The short period that I listened to Dr. June Prill-Brett’s substantial lecture coupled with our animated discussions seemed to be a whole-day long.
Her memory was still sharp. When I introduced myself and my father-in-law, the late Donald Pachao, she immediately responded, “Oh, I still know Donald and a lot of people here in Bontoc!”
Dr. Brett insinuated that one of the projects of the Provincial Tourism Office of Mountain Province may consider is the reconstruction of the eminent “monkey” bridge locally termed as aratey that was once located at barangay Tocucan frequented by foreign tourists, mostly from Israel, in the early 80s.
According to Ms. Brett, the bridge that was made of logs and tied with forest vines (waka) was a manifestation of the technological invention by indigenous engineers of Tocucan community.
I related to her that the Bontoc municipal government prepared a project proposal for the reinstallation of the said bridge signed by the former barangay captain Mariano Wayyas and endorsed by Bontoc Mayor Franklin Odsey in 2009. This document was brought by Mr. Wayyas to the National Commission for Culture and the Arts but according to the bearer, he was informed that this was not a priority of the agency.
She talked about the cultural value of inayan or lawa. Dr. Brett said that it is the Bontok belief that the supernatural beings punish persons who violate scared taboos such as, stealing or grabbing other’s properties, cheating, lying, gossiping about an individual or family for the purpose of destroying their reputation, exploiting and bullying the powerless.
The presence of the ato in the olden times was very important, she continued. The male elders taught and trained the male children in this institution. Knowledge and discipline were imparted to kids thru storey telling while the kids were doing body massage to the elders. In the fields, the young men helped in the construction of rice terraces and irrigation and other related tasks.
On the other hand, the female elders instilled girls discipline, and taught household chores and tasks in the ricefields.
We also exchanged pleasantries on the negative effect of polluting any body of water.
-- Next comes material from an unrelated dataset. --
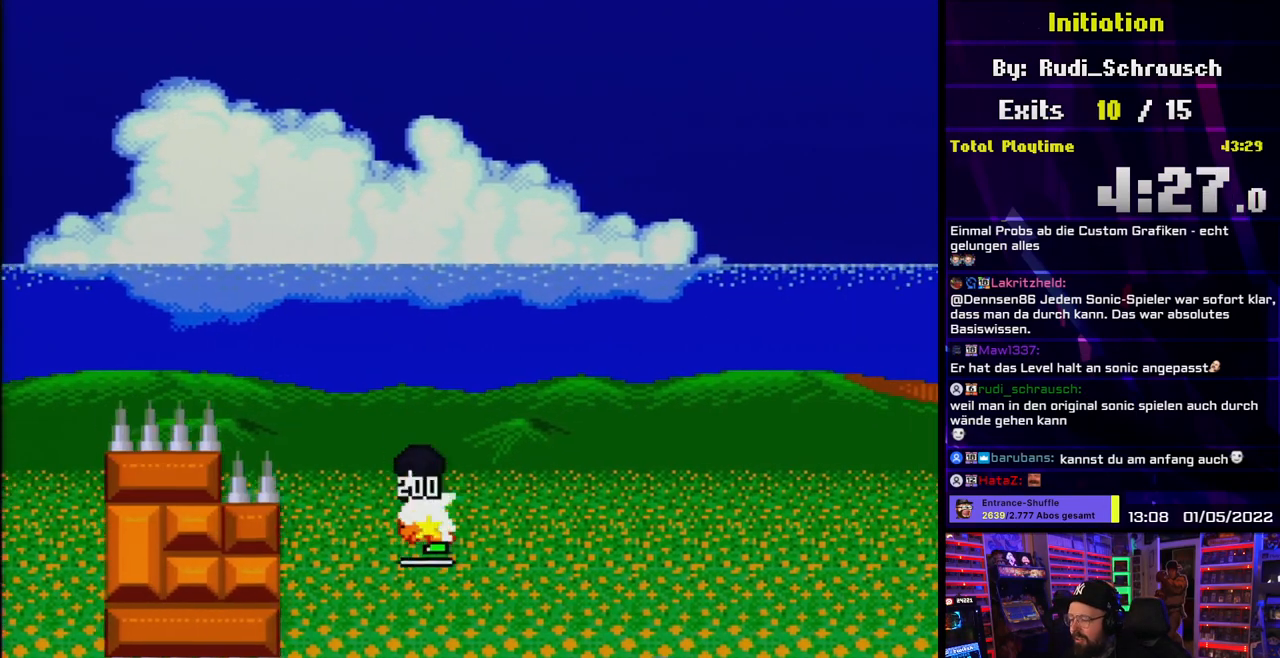
{"dt_ms": 500, "buttons": ["A", "X", "DPAD_RIGHT"], "events": []}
I related to Prof. Brett of a story I heard at Cada plateau, Sinto, Bauko where a spring that allegedly became dried after the vegetable farmers usually washed their sprayers and mixing containers that were contaminated with pesticides near it.
Cada plateau or Mount Data watershed was once composed of hundreds (or maybe thousands) of hectares. It is the source of the famous Inodey twin falls and tributaries that drip to Mankayan, Benguet, barangays Sadsadan and Lesseb of Bauko and Chico river thru sitio Boga and Pactil, Monamon Sur. Most of the portions of this thickly forested area were illegally converted into vegetable gardens and residential areas.
She also related that the use of soap and anyone who defecates near a spring will cause the water to become arid.
Another traditional practice that she expounded was the importance of tayan and batangan systems as ways of preserving the environment of the communities of Bontoc and Western Mountain Province, respectively.
Ms. June Chayapan Prill-Brett is a native of Bontoc, Mountain Province. She finished her BA in Anthropology, Master in Anthropology and PhD in Anthropology at the University of the Philippines, Quezon City.
She is currently a Professor of Anthropology, College of Social Sciences, UP-Baguio City.